On Saturday we visited the National Museum of Rwanda, which is located in the south of the country, in Butare. We had a 3.5 hour drive to get there, but it went by quickly (as did the country) because there was so much diverse scenery to take in: agriculture, more agriculture, and even more agriculture, but of different crops in different climatic zones and soil types. I enjoyed this thoroughly. We saw the headwaters of the Nile (before it even reaches Lake Victoria), which was quite turbid, and the entire floodplain was covered in farm fields. So far, this is completely in line with the rest of the country that we have seen; all agriculture.
The museum visit was striking, as the subsistence groups of pre-colonial times were alive only 100 years ago. We saw all sorts of objects that are still in use today in the rural areas.

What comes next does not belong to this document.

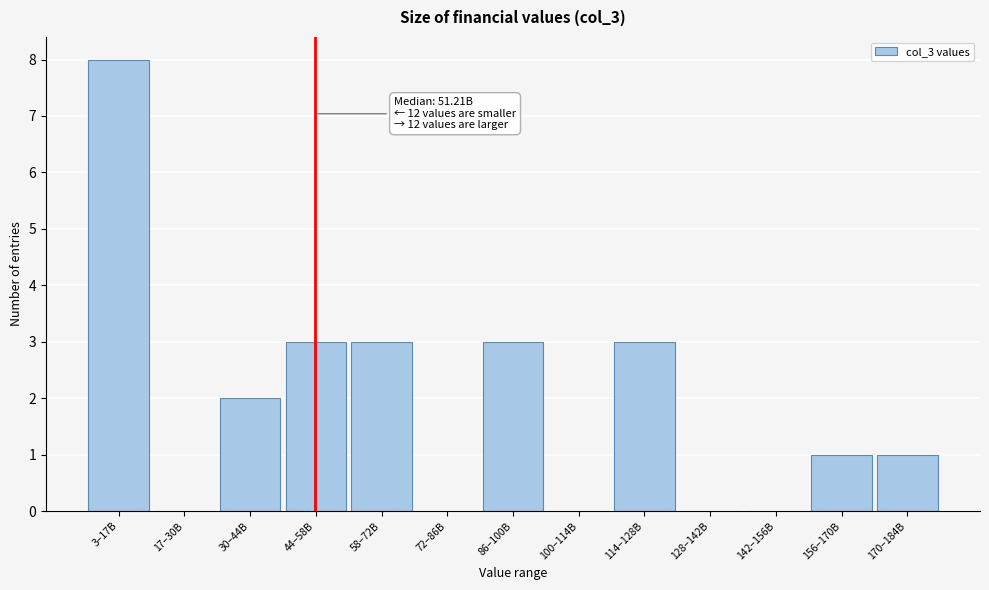

Reading left to right, transcribe all the data shown in this chart.

3–17B=8	17–30B=0	30–44B=2	44–58B=3	58–72B=3	72–86B=0	86–100B=3	100–114B=0	114–128B=3	128–142B=0	142–156B=0	156–170B=1	170–184B=1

Sunday and today (Monday) we spent collecting samples and running them in the lab. The guy who sweeps the floor at Electrogaz, the utility company, must unplug a lot of cords when he is working, because we endured many power outages today, and had to heat our incubator with hot water bottles. This morning we had another tribulation, as our meeting with the mayor of Musanze district went something like this:
0715- Met Mayor
0717- John-Peter explained our work
0724- Mayor asked if we had a research permit
0724- No, we didn’t
0724- Apparently, we needed one from the National Statistics Institute
0729- Mayor informed us he had another meeting
0730- John-Peter re-iterated that we had permission from the government agency with whom we work
0733- Mayor invited us to come again
0735- Conclusion of meeting
We found out three minutes later that the mayor was going on holiday for two weeks, starting tomorrow, but that if we did not meet with him it would be a great insult.

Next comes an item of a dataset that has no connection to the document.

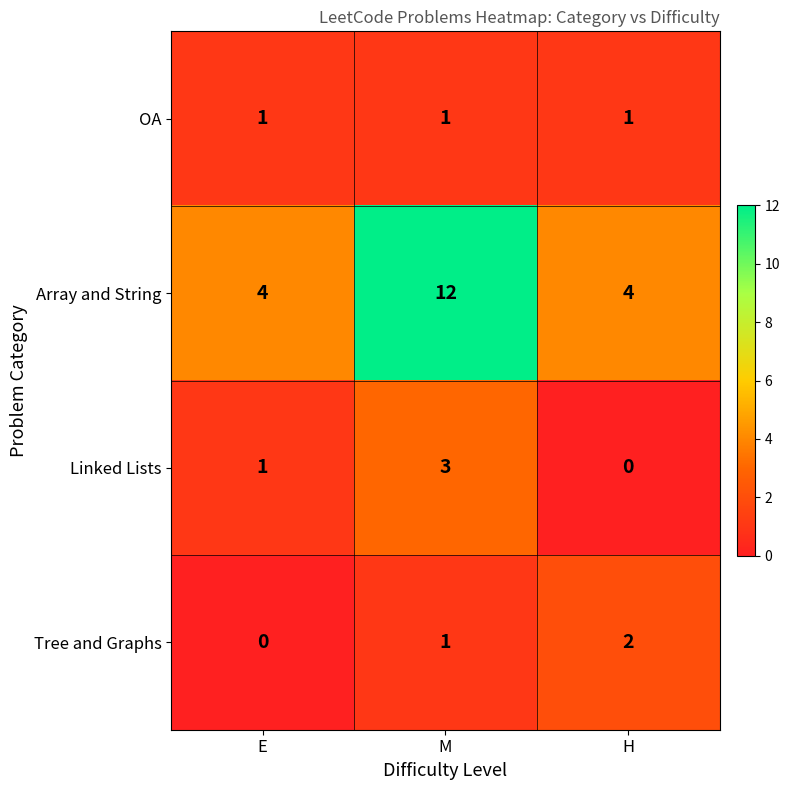

The value of Linked Lists at M is 3. True or false?

True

But, so goes it here. Our co-worker here, John Peter, is a fantastic program manager, and is able to guide us through the red tape and language barriers.
Our days here are quickly drying up, but thankfully, our samples are not… because we heated them with water bottles. Anyhoo, we hope everyone back in the States is well, and enjoying the northern hemisphere. We will be back soon, to share all the germs we gathered from the wonderful, cute, sickly children.